ADVOCACY: Putting the Pieces Together
- Karen McKevitt
- 1 day ago
- 3 min read

If I'm honest, and you know I am, I've been rewriting this post for a few days. What started about one facit of ADVOCACY turned into another and another. It just didn't have the right feel. Then, in the car yesterday, it all became clear!
ADVOCACY is about putting the puzzle of your person together. You sit in a doctor's office with them. You listen to the expert and figure out how to relate it to your situation. The doctor, or other professionals, give you the pieces and you're putting your puzzle together.
Some puzzles when ADVOCATING are easy - think a kiddie puzzle with ten pieces. Others are those 1,000 piece puzzles when half the puzzle is the same color and you just sit back and question why you opened the box in the first place.
ADVOCATING is more than sitting and listening. If you're a caregiver reading this, you absolutely know this. Caregiving is seeing what that completed puzzle will be. But in the meantime, you're sorting through and grouping the pieces together that make the most sense to go together.
In our Winter Season of caregiving, I remember being in the hospital gathering the information I could. Notebook in hand, I was writing everything down.
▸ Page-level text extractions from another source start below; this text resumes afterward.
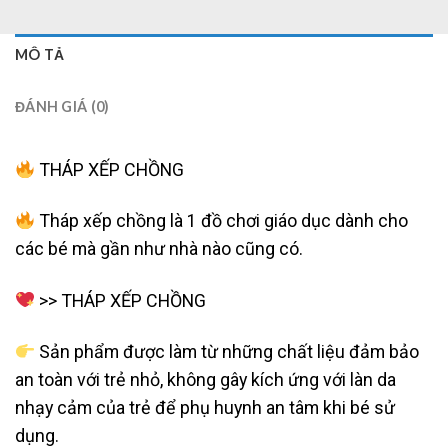
MÔ TẢ
ĐÁNH GIÁ (0)
THÁP XẾP CHỒNG
Tháp xếp chồng là 1 đồ chơi giáo dục dành cho
các bé mà gần như nhà nào cũng có.
>> THÁP XẾP CHỒNG
Sản phẩm được làm từ những chất liệu đảm bảo
an toàn với trẻ nhỏ, không gây kích ứng với làn da
nhạy cảm của trẻ để phụ huynh an tâm khi bé sử
dụng.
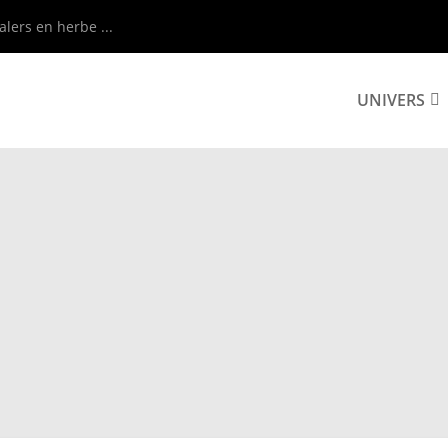
alers en herbe ...
UNIVERS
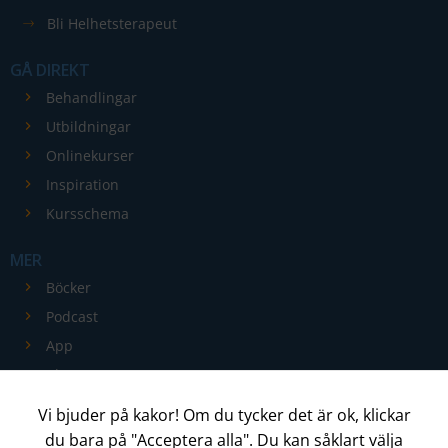
hemsidans
Bli Helhetsterapeut
funktionalitet
och
GÅ DIREKT
uppbyggnad,
Behandlingar
baserat på
Utbildningar
hur
Onlinekurser
hemsidan
Inspiration
används.
Kursschema
MER
Upplevelse
För att vår
Böcker
hemsida ska
Podcast
prestera så
App
bra som
Blogg
möjligt
Kontakt
under ditt
Vi bjuder på kakor! Om du tycker det är ok, klickar
besök. Om
du bara på "Acceptera alla". Du kan såklart välja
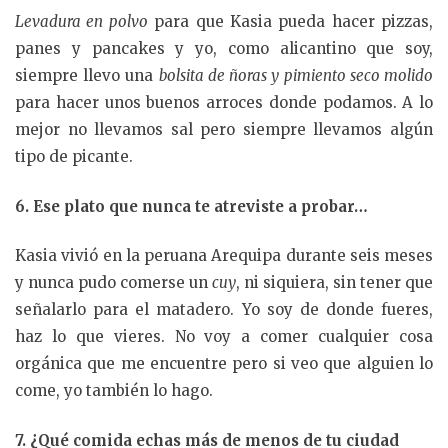
Levadura en polvo
para que Kasia pueda hacer pizzas,
panes y pancakes y yo, como alicantino que soy,
siempre llevo una
bolsita de ñoras y pimiento seco molido
para hacer unos buenos arroces donde podamos. A lo
mejor no llevamos sal pero siempre llevamos algún
tipo de picante.
6. Ese plato que nunca te atreviste a probar…
Kasia vivió en la peruana Arequipa durante seis meses
y nunca pudo comerse un
cuy
, ni siquiera, sin tener que
señalarlo para el matadero. Yo soy de donde fueres,
haz lo que vieres. No voy a comer cualquier cosa
orgánica que me encuentre pero si veo que alguien lo
come, yo también lo hago.
7. ¿Qué comida echas más de menos de tu ciudad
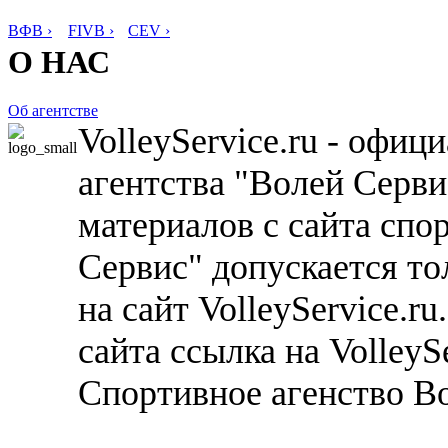
ВФВ ›
FIVB ›
CEV ›
О НАС
Об агентстве
VolleyService.ru - офи
агентства "Волей Серв
материалов с сайта спо
Сервис" допускается то
на сайт VolleyService.r
сайта ссылка на VolleyS
Спортивное агенство В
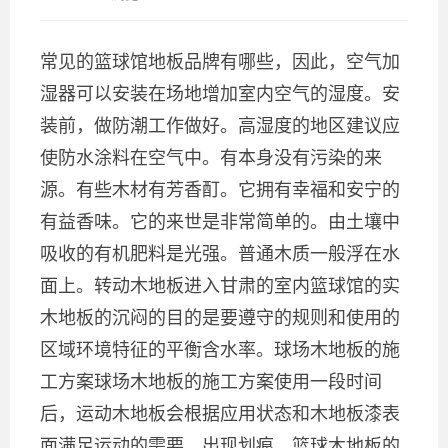
常见的篮球馆地板品牌有哪些，因此，空气加
湿器可以安装在场地增加室内空气的湿度。安
装前，做防潮工作做好。高湿度的地区建议应
使防水涂料在空气中。有本身没有污染的来
源。有些木材有芳香酊。它拥有幸福和安宁的
有益香味。它的来世是非常简单的。由土壤中
吸收的有机肥料是光强。普通木质一般浮在水
面上。转动木地板进入甘肃的室内篮球馆的实
木地板的沉闷的目的是要遵守的规则和使用的
区域环境特征的平衡含水率。球场木地板的施
工方案球场木地板的施工方案使用一段时间
后，运动木地板会根据应用状态和木地板漆表
面满足运动的需要，出现划痕。篮球木地板的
Those were my puzzle pieces. ADVOCATING was making sure questions were answered, my person's wellbeing was prioritized and we were getting answers.
Having the experience of hospitalizations with other loved ones, I recognized when I wasn't being heard. ADVOCATING meant bringing in others who knew the process of hospital administration and could listen and explain to all parties. That is the Patient ADVOCATE. Knowing there are people in facilities that are there as a resource is the secret sauce of ADVOCACY.
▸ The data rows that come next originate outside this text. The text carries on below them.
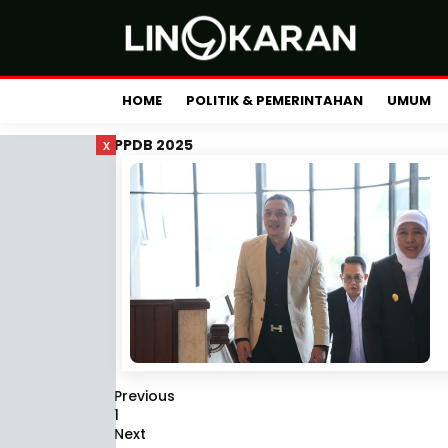
HOME
POLITIK & PEMERINTAHAN
UMUM
x
PPDB 2025
Previous
1
Next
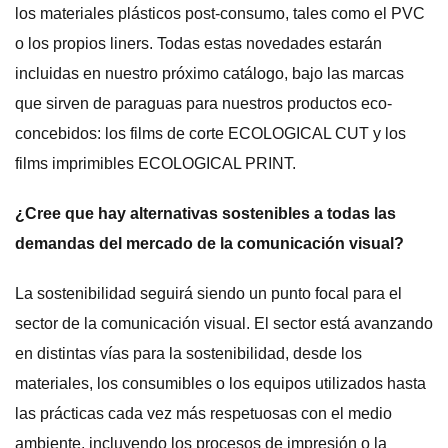
los materiales plásticos post-consumo, tales como el PVC
o los propios liners. Todas estas novedades estarán
incluidas en nuestro próximo catálogo, bajo las marcas
que sirven de paraguas para nuestros productos eco-
concebidos: los films de corte ECOLOGICAL CUT y los
films imprimibles ECOLOGICAL PRINT.
¿Cree que hay alternativas sostenibles a todas las
demandas del mercado de la comunicación visual?
La sostenibilidad seguirá siendo un punto focal para el
sector de la comunicación visual. El sector está avanzando
en distintas vías para la sostenibilidad, desde los
materiales, los consumibles o los equipos utilizados hasta
las prácticas cada vez más respetuosas con el medio
ambiente, incluyendo los procesos de impresión o la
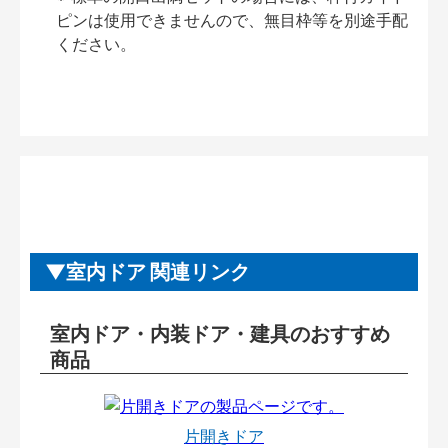
ピンは使用できませんので、無目枠等を別途手配
ください。
室内ドア 関連リンク
室内ドア・内装ドア・建具のおすすめ
商品
片開きドア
As an ADVOCATE, you're not meant to be an expert in everything - although I'm sure all caregivers try. In the beginning, you're absolutely not. Oftentimes, you're thrown into this situation and you're playing catch up. You have to build the knowledge as you go - it's how we all learn! Do you become an expert on your person - Yes, yes and ... yes!
To me, ADVOCATING means taking the information from the experts and relating them to the situation. My own physician said to me once "there's a reason we call it a practice" .... as in they're practicing on us! No two people are completely identical. They, the human doctors, are working off of patterns. I saw my doc a few weeks ago with a minor issue and heard "I've never had anyone present like this". I was proud to be a first and walk out with a prescription that did the trick.
In my professional world, I've said "I don't mind being the dumb person in the room". I'm not dumb. I know this. But I'm also "brave" enough to ask the obvious questions. My philosophy is if I have a question, I'm probably not the only one. So take that same approach, especially if you're in with a doctor and don't have a matching medical degree. Ask the PT/OT about what specific exercises are meant to do. Ask for specifics or for them to explain it differently. As a "gate keeper" to your person, this is all ADVOCATING. You don't want to go to google afterwards to figure it out. Ask the experts.
ADVOCATING is just one layer of the Caregiving Circle. It's empowering you to put you in the driver's seat. This is a hard journey, but it doesn't have to be when you have the answers in your hand!